WHAT YOU ARE ASKED TO DO: Return all of the data below character for character, omitting the pictures.

Rendered images with their source text
§

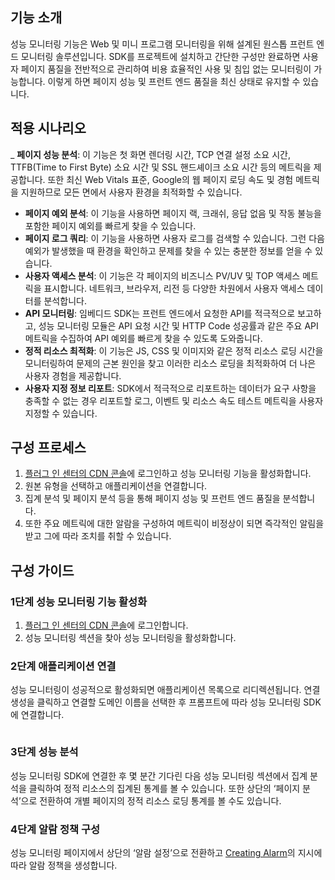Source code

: ## 기능 소개

성능 모니터링 기능은 Web 및 미니 프로그램 모니터링을 위해 설계된 원스톱 프런트 엔드 모니터링 솔루션입니다. SDK를 프로젝트에 설치하고 간단한 구성만 완료하면 사용자 페이지 품질을 전반적으로 관리하여 비용 효율적인 사용 및 침입 없는 모니터링이 가능합니다. 이렇게 하면 페이지 성능 및 프런트 엔드 품질을 최신 상태로 유지할 수 있습니다.

## 적용 시나리오

_ **페이지 성능 분석**: 이 기능은 첫 화면 렌더링 시간, TCP 연결 설정 소요 시간, TTFB(Time to First Byte) 소요 시간 및 SSL 핸드셰이크 소요 시간 등의 메트릭을 제공합니다. 또한 최신 Web Vitals 표준, Google의 웹 페이지 로딩 속도 및 경험 메트릭을 지원하므로 모든 면에서 사용자 환경을 최적화할 수 있습니다.
- **페이지 예외 분석**: 이 기능을 사용하면 페이지 랙, 크래쉬, 응답 없음 및 작동 불능을 포함한 페이지 예외를 빠르게 찾을 수 있습니다.
- **페이지 로그 쿼리**: 이 기능을 사용하면 사용자 로그를 검색할 수 있습니다. 그런 다음 예외가  발생했을 때 환경을 확인하고 문제를 찾을 수 있는 충분한 정보를 얻을 수 있습니다.
- **사용자 액세스 분석**: 이 기능은 각 페이지의 비즈니스 PV/UV 및 TOP 액세스 메트릭을 표시합니다. 네트워크, 브라우저, 리전 등 다양한 차원에서 사용자 액세스 데이터를 분석합니다.
- **API 모니터링**: 임베디드 SDK는 프런트 엔드에서 요청한 API를 적극적으로 보고하고, 성능 모니터링 모듈은 API 요청 시간 및 HTTP Code 성공률과 같은 주요 API 메트릭을 수집하여 API 예외를 빠르게 찾을 수 있도록 도와줍니다.
- **정적 리소스 최적화**: 이 기능은 JS, CSS 및 이미지와 같은 정적 리소스 로딩 시간을 모니터링하여 문제의 근본 원인을 찾고 이러한 리소스 로딩을 최적화하여 더 나은 사용자 경험을 제공합니다.
- **사용자 지정 정보 리포트**: SDK에서 적극적으로 리포트하는 데이터가 요구 사항을 충족할 수 없는 경우 리포트할 로그, 이벤트 및 리소스 속도 테스트 메트릭을 사용자 지정할 수 있습니다.


## 구성 프로세스

1. [플러그 인 센터의 CDN 콘솔](https://console.cloud.tencent.com/cdn/plugins)에 로그인하고 성능 모니터링 기능을 활성화합니다.
2. 원본 유형을 선택하고 애플리케이션을 연결합니다.
3. 집계 분석 및 페이지 분석 등을 통해 페이지 성능 및 프런트 엔드 품질을 분석합니다.
4. 또한 주요 메트릭에 대한 알람을 구성하여 메트릭이 비정상이 되면 즉각적인 알림을 받고 그에 따라 조치를 취할 수 있습니다.


## 구성 가이드

### 1단계 성능 모니터링 기능 활성화

1. [플러그 인 센터의 CDN 콘솔](https://console.cloud.tencent.com/cdn/plugins)에 로그인합니다.
2. 성능 모니터링 섹션을 찾아 성능 모니터링을 활성화합니다.
   ![]()

### 2단계 애플리케이션 연결
성능 모니터링이 성공적으로 활성화되면 애플리케이션 목록으로 리디렉션됩니다. 연결 생성을 클릭하고 연결할 도메인 이름을 선택한 후 프롬프트에 따라 성능 모니터링 SDK에 연결합니다.

![]()



### 3단계 성능 분석
성능 모니터링 SDK에 연결한 후 몇 분간 기다린 다음 성능 모니터링 섹션에서 집계 분석을 클릭하여 정적 리소스의 집계된 통계를 볼 수 있습니다. 또한 상단의 ‘페이지 분석’으로 전환하여 개별 페이지의 정적 리소스 로딩 통계를 볼 수도 있습니다.![]()
![]()

### 4단계 알람 정책 구성
성능 모니터링 페이지에서 상단의 ‘알람 설정’으로 전환하고 [Creating Alarm](https://intl.cloud.tencent.com/document/product/1131/44515)의 지시에 따라 알람 정책을 생성합니다.

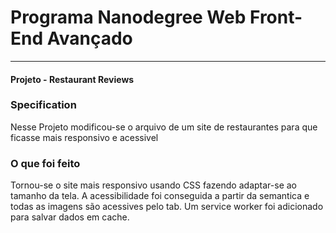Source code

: # Programa Nanodegree Web Front-End Avançado
---
#### Projeto - Restaurant Reviews


### Specification

Nesse Projeto modificou-se o arquivo de um site de restaurantes para que ficasse mais responsivo e acessivel

### O que foi feito

Tornou-se o site mais responsivo usando CSS fazendo adaptar-se ao tamanho da tela.
A acessibilidade foi conseguida a partir da semantica e todas as imagens são acessives pelo tab.
Um service worker foi adicionado para salvar dados em cache.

§

SOLUTION TO THIS PROBLEM:
Source code

: ## 기능 소개

성능 모니터링 기능은 Web 및 미니 프로그램 모니터링을 위해 설계된 원스톱 프런트 엔드 모니터링 솔루션입니다. SDK를 프로젝트에 설치하고 간단한 구성만 완료하면 사용자 페이지 품질을 전반적으로 관리하여 비용 효율적인 사용 및 침입 없는 모니터링이 가능합니다. 이렇게 하면 페이지 성능 및 프런트 엔드 품질을 최신 상태로 유지할 수 있습니다.

## 적용 시나리오

_ **페이지 성능 분석**: 이 기능은 첫 화면 렌더링 시간, TCP 연결 설정 소요 시간, TTFB(Time to First Byte) 소요 시간 및 SSL 핸드셰이크 소요 시간 등의 메트릭을 제공합니다. 또한 최신 Web Vitals 표준, Google의 웹 페이지 로딩 속도 및 경험 메트릭을 지원하므로 모든 면에서 사용자 환경을 최적화할 수 있습니다.
- **페이지 예외 분석**: 이 기능을 사용하면 페이지 랙, 크래쉬, 응답 없음 및 작동 불능을 포함한 페이지 예외를 빠르게 찾을 수 있습니다.
- **페이지 로그 쿼리**: 이 기능을 사용하면 사용자 로그를 검색할 수 있습니다. 그런 다음 예외가  발생했을 때 환경을 확인하고 문제를 찾을 수 있는 충분한 정보를 얻을 수 있습니다.
- **사용자 액세스 분석**: 이 기능은 각 페이지의 비즈니스 PV/UV 및 TOP 액세스 메트릭을 표시합니다. 네트워크, 브라우저, 리전 등 다양한 차원에서 사용자 액세스 데이터를 분석합니다.
- **API 모니터링**: 임베디드 SDK는 프런트 엔드에서 요청한 API를 적극적으로 보고하고, 성능 모니터링 모듈은 API 요청 시간 및 HTTP Code 성공률과 같은 주요 API 메트릭을 수집하여 API 예외를 빠르게 찾을 수 있도록 도와줍니다.
- **정적 리소스 최적화**: 이 기능은 JS, CSS 및 이미지와 같은 정적 리소스 로딩 시간을 모니터링하여 문제의 근본 원인을 찾고 이러한 리소스 로딩을 최적화하여 더 나은 사용자 경험을 제공합니다.
- **사용자 지정 정보 리포트**: SDK에서 적극적으로 리포트하는 데이터가 요구 사항을 충족할 수 없는 경우 리포트할 로그, 이벤트 및 리소스 속도 테스트 메트릭을 사용자 지정할 수 있습니다.


## 구성 프로세스

1. [플러그 인 센터의 CDN 콘솔](https://console.cloud.tencent.com/cdn/plugins)에 로그인하고 성능 모니터링 기능을 활성화합니다.
2. 원본 유형을 선택하고 애플리케이션을 연결합니다.
3. 집계 분석 및 페이지 분석 등을 통해 페이지 성능 및 프런트 엔드 품질을 분석합니다.
4. 또한 주요 메트릭에 대한 알람을 구성하여 메트릭이 비정상이 되면 즉각적인 알림을 받고 그에 따라 조치를 취할 수 있습니다.


## 구성 가이드

### 1단계 성능 모니터링 기능 활성화

1. [플러그 인 센터의 CDN 콘솔](https://console.cloud.tencent.com/cdn/plugins)에 로그인합니다.
2. 성능 모니터링 섹션을 찾아 성능 모니터링을 활성화합니다.
   ![]()

### 2단계 애플리케이션 연결
성능 모니터링이 성공적으로 활성화되면 애플리케이션 목록으로 리디렉션됩니다. 연결 생성을 클릭하고 연결할 도메인 이름을 선택한 후 프롬프트에 따라 성능 모니터링 SDK에 연결합니다.

![]()



### 3단계 성능 분석
성능 모니터링 SDK에 연결한 후 몇 분간 기다린 다음 성능 모니터링 섹션에서 집계 분석을 클릭하여 정적 리소스의 집계된 통계를 볼 수 있습니다. 또한 상단의 ‘페이지 분석’으로 전환하여 개별 페이지의 정적 리소스 로딩 통계를 볼 수도 있습니다.![]()
![]()

### 4단계 알람 정책 구성
성능 모니터링 페이지에서 상단의 ‘알람 설정’으로 전환하고 [Creating Alarm](https://intl.cloud.tencent.com/document/product/1131/44515)의 지시에 따라 알람 정책을 생성합니다.

Source code

: # Programa Nanodegree Web Front-End Avançado
---
#### Projeto - Restaurant Reviews


### Specification

Nesse Projeto modificou-se o arquivo de um site de restaurantes para que ficasse mais responsivo e acessivel

### O que foi feito

Tornou-se o site mais responsivo usando CSS fazendo adaptar-se ao tamanho da tela.
A acessibilidade foi conseguida a partir da semantica e todas as imagens são acessives pelo tab.
Um service worker foi adicionado para salvar dados em cache.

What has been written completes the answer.